Furthermore, I should state the full kernel version that the final version of Ubuntu (which we did our testing on) is 2.6.31-14.48 and not 14-46. Is there a fix from 46 to 48?
Steve Langasek (vorlon) wrote : Re: [Bug 453579] Re: corruption of large files reported with linux 2.6.31-14.46 on ext4 | #115 |
On Tue, Nov 03, 2009 at 11:01:04AM -0000, Starcraftmazter wrote:
> Furthermore, I should state the full kernel version that the final
> version of Ubuntu (which we did our testing on) is 2.6.31-14.48 and not
> 14-46. Is there a fix from 46 to 48?
No. The bug title reflects the version of the kernel on which the error was
first seen.
--
Steve Langasek Give me a lever long enough and a Free OS
Debian Developer to set it on, and I can move the world.
Ubuntu Developer http://
<email address hidden> <email address hidden>
Starcraftmazter (starcraftmazter) wrote : Re: corruption of large files reported with linux 2.6.31-14.46 on ext4 | #116 |
@Steve Langasek
I understand that, though what I'm wondering is whether there was any change from 46 to 48, which could have fixed this issue.
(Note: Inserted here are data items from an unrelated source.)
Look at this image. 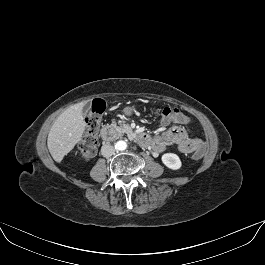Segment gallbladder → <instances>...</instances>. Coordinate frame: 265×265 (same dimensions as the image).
Listing matches in <instances>:
<instances>
[{"mask_svg": "<svg viewBox=\"0 0 265 265\" xmlns=\"http://www.w3.org/2000/svg\"><path fill=\"white\" fill-rule=\"evenodd\" d=\"M90 110V105L89 104H85L82 110L83 115H87V113Z\"/></svg>", "mask_w": 265, "mask_h": 265, "instance_id": "bac80fb5", "label": "gallbladder"}]
</instances>
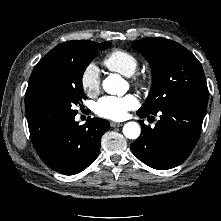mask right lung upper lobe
<instances>
[{"label": "right lung upper lobe", "mask_w": 221, "mask_h": 221, "mask_svg": "<svg viewBox=\"0 0 221 221\" xmlns=\"http://www.w3.org/2000/svg\"><path fill=\"white\" fill-rule=\"evenodd\" d=\"M77 42H80V40L68 41V42L61 43V44L57 45L55 48H53L49 52V54L53 53V52H55V51H57L59 49H63L65 47H67V46H69L71 44L77 43ZM32 86H33V76L31 75L30 80H29V85H28V88H27V91H26V94H25V105L33 102L32 98H31Z\"/></svg>", "instance_id": "1"}]
</instances>
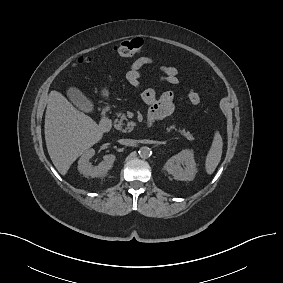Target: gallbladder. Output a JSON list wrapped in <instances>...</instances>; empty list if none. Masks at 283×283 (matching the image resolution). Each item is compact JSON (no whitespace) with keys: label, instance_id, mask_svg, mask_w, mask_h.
I'll return each instance as SVG.
<instances>
[{"label":"gallbladder","instance_id":"bac80fb5","mask_svg":"<svg viewBox=\"0 0 283 283\" xmlns=\"http://www.w3.org/2000/svg\"><path fill=\"white\" fill-rule=\"evenodd\" d=\"M67 96L71 100V102L78 107V109L87 112L92 113L94 110V106L91 100H89L85 94L80 91L76 87H69L67 89Z\"/></svg>","mask_w":283,"mask_h":283}]
</instances>
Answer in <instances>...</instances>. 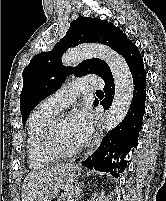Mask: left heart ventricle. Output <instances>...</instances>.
I'll use <instances>...</instances> for the list:
<instances>
[{"mask_svg": "<svg viewBox=\"0 0 166 201\" xmlns=\"http://www.w3.org/2000/svg\"><path fill=\"white\" fill-rule=\"evenodd\" d=\"M57 141L61 148L69 150L78 147L74 134L69 128L68 121L62 119L56 128Z\"/></svg>", "mask_w": 166, "mask_h": 201, "instance_id": "b2bd125f", "label": "left heart ventricle"}]
</instances>
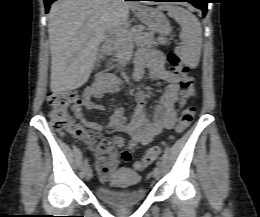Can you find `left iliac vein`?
I'll use <instances>...</instances> for the list:
<instances>
[{
    "label": "left iliac vein",
    "mask_w": 260,
    "mask_h": 217,
    "mask_svg": "<svg viewBox=\"0 0 260 217\" xmlns=\"http://www.w3.org/2000/svg\"><path fill=\"white\" fill-rule=\"evenodd\" d=\"M161 176V169L160 167L156 166L154 169H153V177L158 180Z\"/></svg>",
    "instance_id": "4c4485c4"
}]
</instances>
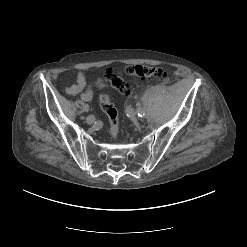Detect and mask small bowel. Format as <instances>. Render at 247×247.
Masks as SVG:
<instances>
[{
  "label": "small bowel",
  "instance_id": "c3829d8e",
  "mask_svg": "<svg viewBox=\"0 0 247 247\" xmlns=\"http://www.w3.org/2000/svg\"><path fill=\"white\" fill-rule=\"evenodd\" d=\"M86 87V78L83 73H79L76 78V82L66 88L67 93L76 95L81 93ZM92 98V91L88 88L82 94V99L88 101Z\"/></svg>",
  "mask_w": 247,
  "mask_h": 247
}]
</instances>
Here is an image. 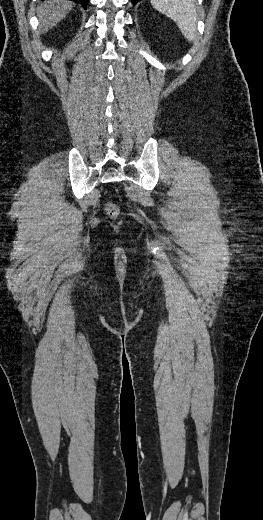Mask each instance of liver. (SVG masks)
Instances as JSON below:
<instances>
[{
    "label": "liver",
    "instance_id": "obj_1",
    "mask_svg": "<svg viewBox=\"0 0 263 520\" xmlns=\"http://www.w3.org/2000/svg\"><path fill=\"white\" fill-rule=\"evenodd\" d=\"M72 8L73 3L68 0H45L36 9L39 19V32L45 33L56 26Z\"/></svg>",
    "mask_w": 263,
    "mask_h": 520
}]
</instances>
Mackenzie Morgan (maco.m) wrote : Re: [Bug 453579] Re: corruption of large files reported with linux 2.6.31-14.46 on ext4 | #117 |
I had -14.48 when I hit it.
grof (grofardel) wrote : Re: corruption of large files reported with linux 2.6.31-14.46 on ext4 | #118 |
I have a fresh installation of Karmic Koala, and I've already have two times corrupted fs.
Ubuntu does not boot and complain about fs it cannot mount.
I have to do fsck in order to repair the things.
But the perl script above (of Starcraftmazter) said that hashes are equal.
muadnem (brownj23-deactivatedaccount) wrote : | #119 |
Is this not fixed via https:/
If so, will the iso images for Karmic be updated anytime soon, or will this only be available post-install?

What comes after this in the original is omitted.